La politique a rarement été filmée de manière aussi forte, aussi réaliste, aussi convaincante que l’a fait Steven Spielberg dans son film consacré à Abraham Lincoln.
Ce film est tout entier centré sur un seul épisode : l’adoption, à l’initiative de Lincoln, du célèbre « treizième amendement » qui devait mettre fin à l’esclavage aux Etats-Unis.
La politique, donc, dans tous les sens du terme, est le sujet de cette incroyable saga qui met magnifiquement en scène une assemblée parlementaire qui, au terme de maints soubresauts et rebondissements, finit par adopter par deux voix de majorité le fameux amendement.
Pour y parvenir, Lincoln fit preuve d’une volonté de fer, d’une incroyable ténacité, contre son entourage et certains de ses proches, qui tentèrent de le dissuader. Pour atteindre son objectif, il ne lésina pas sur les moyens : tel parlementaire voulait tel poste, tel autre telle prébende. Les arguments furent parfois prosaïques. Et un certain nombre se révélèrent – comme l’écrira un critique – de « la vénalité mise au service de la vertu ».

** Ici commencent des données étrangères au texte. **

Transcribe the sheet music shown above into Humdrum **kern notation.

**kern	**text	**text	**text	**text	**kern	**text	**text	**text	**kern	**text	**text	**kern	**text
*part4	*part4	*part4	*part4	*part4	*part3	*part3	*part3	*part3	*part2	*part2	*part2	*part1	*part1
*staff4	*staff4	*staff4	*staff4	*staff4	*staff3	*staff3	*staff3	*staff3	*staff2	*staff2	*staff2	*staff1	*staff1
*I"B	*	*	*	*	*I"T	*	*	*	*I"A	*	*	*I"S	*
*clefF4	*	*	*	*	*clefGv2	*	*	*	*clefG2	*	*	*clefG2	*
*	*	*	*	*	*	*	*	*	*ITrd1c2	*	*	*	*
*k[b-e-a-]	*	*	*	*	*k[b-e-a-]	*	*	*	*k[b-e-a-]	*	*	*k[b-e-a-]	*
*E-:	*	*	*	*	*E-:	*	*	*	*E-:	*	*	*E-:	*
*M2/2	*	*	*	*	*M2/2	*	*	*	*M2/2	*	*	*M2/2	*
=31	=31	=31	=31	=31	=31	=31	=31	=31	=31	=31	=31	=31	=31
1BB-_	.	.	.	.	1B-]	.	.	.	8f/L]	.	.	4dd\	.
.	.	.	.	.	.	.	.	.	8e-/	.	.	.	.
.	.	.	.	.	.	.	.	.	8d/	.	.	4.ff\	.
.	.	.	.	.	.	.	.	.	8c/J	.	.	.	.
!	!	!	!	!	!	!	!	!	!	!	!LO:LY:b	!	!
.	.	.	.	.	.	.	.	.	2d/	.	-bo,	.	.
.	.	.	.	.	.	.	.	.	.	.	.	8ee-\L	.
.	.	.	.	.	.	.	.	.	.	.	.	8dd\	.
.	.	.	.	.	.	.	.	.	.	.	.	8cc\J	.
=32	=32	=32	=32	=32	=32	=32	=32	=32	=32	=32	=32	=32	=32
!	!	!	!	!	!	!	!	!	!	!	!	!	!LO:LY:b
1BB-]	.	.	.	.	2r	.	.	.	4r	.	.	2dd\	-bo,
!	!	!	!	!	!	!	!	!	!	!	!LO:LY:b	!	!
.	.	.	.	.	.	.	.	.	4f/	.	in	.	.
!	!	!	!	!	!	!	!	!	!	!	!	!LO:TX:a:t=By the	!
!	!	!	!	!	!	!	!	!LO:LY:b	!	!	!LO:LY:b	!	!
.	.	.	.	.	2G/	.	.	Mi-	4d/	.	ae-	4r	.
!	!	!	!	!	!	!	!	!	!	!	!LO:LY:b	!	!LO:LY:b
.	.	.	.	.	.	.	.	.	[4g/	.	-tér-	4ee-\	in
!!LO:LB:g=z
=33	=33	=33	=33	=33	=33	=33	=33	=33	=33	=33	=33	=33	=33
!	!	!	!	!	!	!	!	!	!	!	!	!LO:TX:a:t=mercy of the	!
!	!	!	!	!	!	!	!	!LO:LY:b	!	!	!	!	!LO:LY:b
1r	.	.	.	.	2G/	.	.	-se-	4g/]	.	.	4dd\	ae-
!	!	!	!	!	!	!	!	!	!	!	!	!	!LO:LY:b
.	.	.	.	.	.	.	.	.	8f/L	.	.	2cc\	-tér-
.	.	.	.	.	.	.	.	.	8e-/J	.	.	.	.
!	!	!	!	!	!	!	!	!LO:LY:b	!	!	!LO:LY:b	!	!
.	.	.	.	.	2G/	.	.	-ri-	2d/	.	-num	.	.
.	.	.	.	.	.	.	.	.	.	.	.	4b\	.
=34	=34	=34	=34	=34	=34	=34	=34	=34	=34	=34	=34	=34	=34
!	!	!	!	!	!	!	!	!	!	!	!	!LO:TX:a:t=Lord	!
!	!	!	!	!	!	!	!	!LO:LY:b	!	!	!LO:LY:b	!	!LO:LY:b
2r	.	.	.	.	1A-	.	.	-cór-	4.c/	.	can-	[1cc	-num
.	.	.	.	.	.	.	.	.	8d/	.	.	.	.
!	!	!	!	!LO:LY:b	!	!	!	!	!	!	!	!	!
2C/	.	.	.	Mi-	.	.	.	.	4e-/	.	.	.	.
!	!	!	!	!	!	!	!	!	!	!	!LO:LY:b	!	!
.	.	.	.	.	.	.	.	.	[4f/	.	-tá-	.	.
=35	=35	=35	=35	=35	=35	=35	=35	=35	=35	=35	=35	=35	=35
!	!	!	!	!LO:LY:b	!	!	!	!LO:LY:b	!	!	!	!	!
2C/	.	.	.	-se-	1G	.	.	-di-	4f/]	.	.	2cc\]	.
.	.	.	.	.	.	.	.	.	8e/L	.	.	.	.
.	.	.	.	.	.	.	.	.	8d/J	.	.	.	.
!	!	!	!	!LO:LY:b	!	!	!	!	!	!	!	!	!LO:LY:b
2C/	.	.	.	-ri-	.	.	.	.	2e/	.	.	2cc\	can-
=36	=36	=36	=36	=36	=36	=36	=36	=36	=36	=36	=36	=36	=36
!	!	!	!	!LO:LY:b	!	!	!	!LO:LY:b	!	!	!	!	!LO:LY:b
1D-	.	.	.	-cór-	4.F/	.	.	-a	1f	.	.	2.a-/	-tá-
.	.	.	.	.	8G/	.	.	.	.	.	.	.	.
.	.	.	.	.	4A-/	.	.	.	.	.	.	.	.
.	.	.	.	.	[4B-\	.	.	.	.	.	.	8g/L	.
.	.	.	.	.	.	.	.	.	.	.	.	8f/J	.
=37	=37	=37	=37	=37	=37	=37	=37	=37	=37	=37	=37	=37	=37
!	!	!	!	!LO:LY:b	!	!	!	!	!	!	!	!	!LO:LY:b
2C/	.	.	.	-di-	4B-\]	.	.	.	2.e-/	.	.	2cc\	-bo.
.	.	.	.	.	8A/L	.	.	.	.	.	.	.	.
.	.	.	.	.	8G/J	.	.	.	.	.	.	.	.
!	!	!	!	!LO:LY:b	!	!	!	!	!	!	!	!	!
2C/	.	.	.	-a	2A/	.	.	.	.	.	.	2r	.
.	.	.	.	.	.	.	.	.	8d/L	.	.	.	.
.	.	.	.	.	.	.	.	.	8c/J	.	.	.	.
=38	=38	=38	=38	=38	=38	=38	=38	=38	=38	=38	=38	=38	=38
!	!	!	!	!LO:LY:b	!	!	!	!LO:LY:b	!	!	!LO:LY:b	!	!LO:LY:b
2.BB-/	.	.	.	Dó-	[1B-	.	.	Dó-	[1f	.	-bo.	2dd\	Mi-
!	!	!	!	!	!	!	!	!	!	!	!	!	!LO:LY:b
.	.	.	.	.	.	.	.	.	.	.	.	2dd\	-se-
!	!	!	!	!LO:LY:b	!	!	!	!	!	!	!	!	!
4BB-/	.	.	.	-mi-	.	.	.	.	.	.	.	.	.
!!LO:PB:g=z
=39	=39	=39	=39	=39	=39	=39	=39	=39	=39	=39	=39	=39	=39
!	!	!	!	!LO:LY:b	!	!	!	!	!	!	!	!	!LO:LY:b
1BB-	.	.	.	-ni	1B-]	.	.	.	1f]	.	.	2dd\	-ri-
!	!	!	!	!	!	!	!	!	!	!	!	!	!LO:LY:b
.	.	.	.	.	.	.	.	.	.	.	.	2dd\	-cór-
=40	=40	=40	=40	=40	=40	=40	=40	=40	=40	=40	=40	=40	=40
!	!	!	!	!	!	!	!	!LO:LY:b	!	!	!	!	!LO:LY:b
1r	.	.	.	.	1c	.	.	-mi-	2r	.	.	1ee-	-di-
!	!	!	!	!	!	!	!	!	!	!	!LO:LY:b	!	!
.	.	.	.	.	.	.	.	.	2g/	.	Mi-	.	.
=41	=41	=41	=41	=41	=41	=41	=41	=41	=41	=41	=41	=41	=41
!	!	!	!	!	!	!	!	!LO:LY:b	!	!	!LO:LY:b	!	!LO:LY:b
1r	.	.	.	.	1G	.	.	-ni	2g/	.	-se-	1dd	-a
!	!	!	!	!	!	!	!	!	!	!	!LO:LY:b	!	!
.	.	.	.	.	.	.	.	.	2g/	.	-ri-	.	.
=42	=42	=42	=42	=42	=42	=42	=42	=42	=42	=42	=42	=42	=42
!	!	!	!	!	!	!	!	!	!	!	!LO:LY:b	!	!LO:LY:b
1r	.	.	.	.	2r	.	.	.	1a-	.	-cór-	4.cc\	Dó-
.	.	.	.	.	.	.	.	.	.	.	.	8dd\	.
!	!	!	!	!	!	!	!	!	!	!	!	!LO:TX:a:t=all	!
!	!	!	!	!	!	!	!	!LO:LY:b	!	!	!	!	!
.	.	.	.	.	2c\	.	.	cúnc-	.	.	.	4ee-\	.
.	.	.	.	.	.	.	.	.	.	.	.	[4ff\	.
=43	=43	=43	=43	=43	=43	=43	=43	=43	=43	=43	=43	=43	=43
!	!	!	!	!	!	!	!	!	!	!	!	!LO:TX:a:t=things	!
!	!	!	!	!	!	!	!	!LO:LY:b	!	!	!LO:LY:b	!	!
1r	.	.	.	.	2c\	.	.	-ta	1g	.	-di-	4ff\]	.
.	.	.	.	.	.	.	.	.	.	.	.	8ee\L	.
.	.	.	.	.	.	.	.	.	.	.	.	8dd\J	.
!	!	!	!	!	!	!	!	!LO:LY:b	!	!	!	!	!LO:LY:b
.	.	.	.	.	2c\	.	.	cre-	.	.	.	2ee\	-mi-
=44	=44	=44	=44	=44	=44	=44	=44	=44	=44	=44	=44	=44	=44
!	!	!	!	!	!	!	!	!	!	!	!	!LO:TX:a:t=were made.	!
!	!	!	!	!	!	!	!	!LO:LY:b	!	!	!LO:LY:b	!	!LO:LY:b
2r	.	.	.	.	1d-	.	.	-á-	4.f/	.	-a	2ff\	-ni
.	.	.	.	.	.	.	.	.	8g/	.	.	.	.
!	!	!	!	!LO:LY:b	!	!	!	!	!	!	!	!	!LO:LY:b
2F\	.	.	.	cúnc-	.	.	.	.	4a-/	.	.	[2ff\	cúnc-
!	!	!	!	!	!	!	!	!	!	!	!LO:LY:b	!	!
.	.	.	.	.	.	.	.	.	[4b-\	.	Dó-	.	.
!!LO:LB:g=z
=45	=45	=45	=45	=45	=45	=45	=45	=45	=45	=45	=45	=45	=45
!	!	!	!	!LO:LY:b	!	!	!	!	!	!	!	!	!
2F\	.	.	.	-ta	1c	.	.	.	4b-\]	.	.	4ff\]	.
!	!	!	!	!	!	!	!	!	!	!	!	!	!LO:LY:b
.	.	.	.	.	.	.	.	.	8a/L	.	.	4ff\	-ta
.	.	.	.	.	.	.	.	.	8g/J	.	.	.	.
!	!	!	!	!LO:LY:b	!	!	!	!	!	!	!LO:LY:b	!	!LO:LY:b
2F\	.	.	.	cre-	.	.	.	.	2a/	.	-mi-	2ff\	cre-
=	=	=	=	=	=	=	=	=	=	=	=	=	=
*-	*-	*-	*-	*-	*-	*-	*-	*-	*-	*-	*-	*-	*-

…La politique donc : ce film nous la montre sous tous ses aspects. Elle est faite de rêves, d’idéal, d’altruisme et aussi d’ambitions, de culte de l’égo, d’intérêts, de mesquineries.
Sauf à rêver d’un monde idéal, qui n’existe pas, l’essentiel est de veiller – d’œuvrer – inlassablement, pour que la seconde partie de la phrase précédente de l’emporte pas sur la première – ne la dévore pas.
Cela nous renvoie – une fois encore – à Charles Péguy qui écrivait dans « Notre jeunesse » que la question essentielle était que « la mystique ne soit point dévorée par la politique à laquelle elle a donné naissance ».
Combat permanent, dont Péguy n’ignorait rien, lui qui écrivait aussi dans « Victor Marie Comte Hugo » : « Le kantisme a les mains pures, mais il n’a pas de mains ».